### WORKING DATA
----------------------------------------
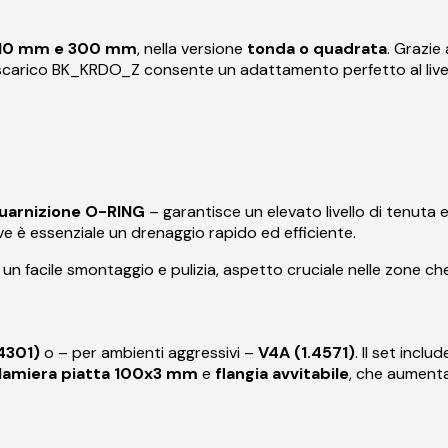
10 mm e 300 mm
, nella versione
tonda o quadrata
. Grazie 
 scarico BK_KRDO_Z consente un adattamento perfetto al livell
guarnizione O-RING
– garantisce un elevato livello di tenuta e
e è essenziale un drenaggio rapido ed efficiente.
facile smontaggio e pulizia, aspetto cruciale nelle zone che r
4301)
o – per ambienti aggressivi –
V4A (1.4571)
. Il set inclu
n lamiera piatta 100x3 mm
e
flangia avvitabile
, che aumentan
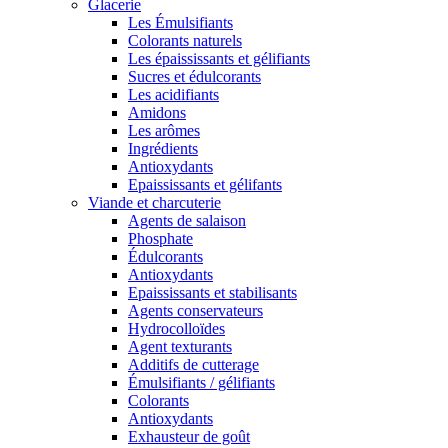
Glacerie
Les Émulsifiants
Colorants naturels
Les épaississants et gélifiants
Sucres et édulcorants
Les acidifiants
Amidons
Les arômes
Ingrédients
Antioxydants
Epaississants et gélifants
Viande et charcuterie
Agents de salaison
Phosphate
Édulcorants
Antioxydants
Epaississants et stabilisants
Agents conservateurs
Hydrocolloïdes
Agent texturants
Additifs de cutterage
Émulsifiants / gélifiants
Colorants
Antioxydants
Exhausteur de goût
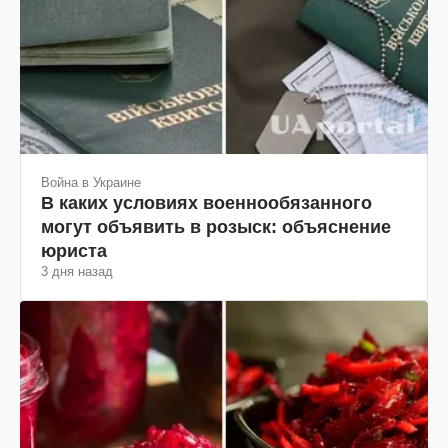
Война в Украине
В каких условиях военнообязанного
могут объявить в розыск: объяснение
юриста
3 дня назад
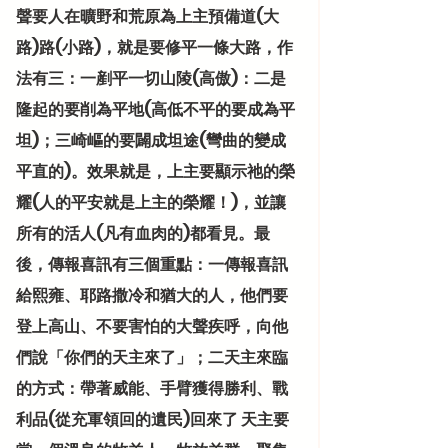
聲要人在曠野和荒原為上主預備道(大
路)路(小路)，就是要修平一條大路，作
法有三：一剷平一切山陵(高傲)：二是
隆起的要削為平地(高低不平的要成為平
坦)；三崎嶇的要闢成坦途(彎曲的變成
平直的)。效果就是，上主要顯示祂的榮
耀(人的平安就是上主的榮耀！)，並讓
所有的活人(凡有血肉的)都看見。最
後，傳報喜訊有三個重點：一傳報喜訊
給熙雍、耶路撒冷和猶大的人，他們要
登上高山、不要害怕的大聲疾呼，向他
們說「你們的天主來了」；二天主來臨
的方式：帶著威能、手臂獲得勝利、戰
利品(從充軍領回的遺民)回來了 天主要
----------------------------------------
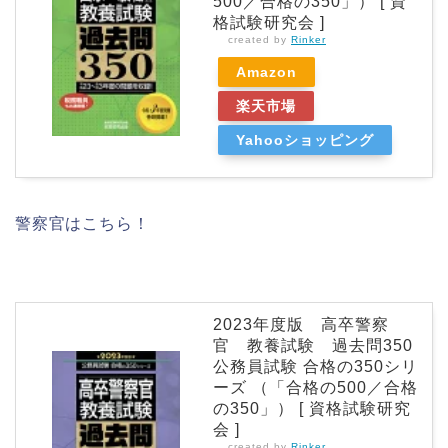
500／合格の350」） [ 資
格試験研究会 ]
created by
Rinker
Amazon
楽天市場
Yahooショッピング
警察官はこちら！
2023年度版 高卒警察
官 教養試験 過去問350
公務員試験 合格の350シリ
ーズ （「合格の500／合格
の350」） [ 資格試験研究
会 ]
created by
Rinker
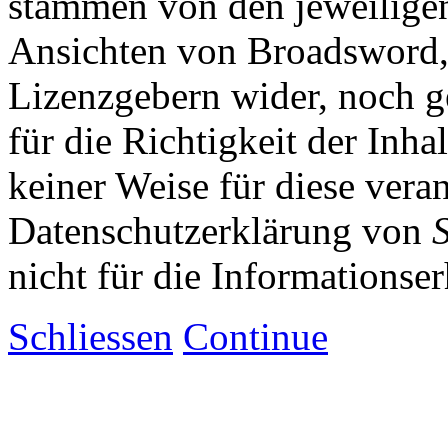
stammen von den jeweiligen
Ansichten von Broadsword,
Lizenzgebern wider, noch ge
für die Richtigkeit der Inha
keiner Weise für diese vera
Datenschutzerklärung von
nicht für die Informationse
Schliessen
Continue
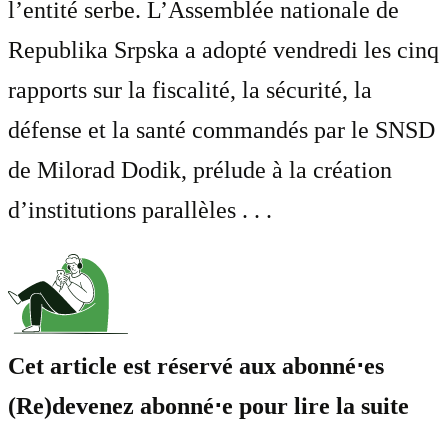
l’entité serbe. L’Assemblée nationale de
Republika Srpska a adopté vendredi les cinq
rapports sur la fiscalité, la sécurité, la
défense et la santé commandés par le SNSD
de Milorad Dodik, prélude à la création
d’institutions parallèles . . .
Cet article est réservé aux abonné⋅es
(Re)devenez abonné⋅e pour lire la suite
----------------------------------------
### WORK TO COMPLETE
Copy the entries word for word, starting at the line that contains "500／合格の350」） [ 資" and ending at the line that contains "(Re)devenez abonné⋅e pour lire la suite". Leave out the pictures.

### RESPONSE TO THIS EXERCISE
500／合格の350」） [ 資
格試験研究会 ]
created by
Rinker
Amazon
楽天市場
Yahooショッピング
警察官はこちら！
2023年度版 高卒警察
官 教養試験 過去問350
公務員試験 合格の350シリ
ーズ （「合格の500／合格
の350」） [ 資格試験研究
会 ]
created by
Rinker
stammen von den jeweiligen
Ansichten von Broadsword,
Lizenzgebern wider, noch ge
für die Richtigkeit der Inha
keiner Weise für diese vera
Datenschutzerklärung von
nicht für die Informationse
Schliessen
Continue
l’entité serbe. L’Assemblée nationale de
Republika Srpska a adopté vendredi les cinq
rapports sur la fiscalité, la sécurité, la
défense et la santé commandés par le SNSD
de Milorad Dodik, prélude à la création
d’institutions parallèles . . .
Cet article est réservé aux abonné⋅es
(Re)devenez abonné⋅e pour lire la suite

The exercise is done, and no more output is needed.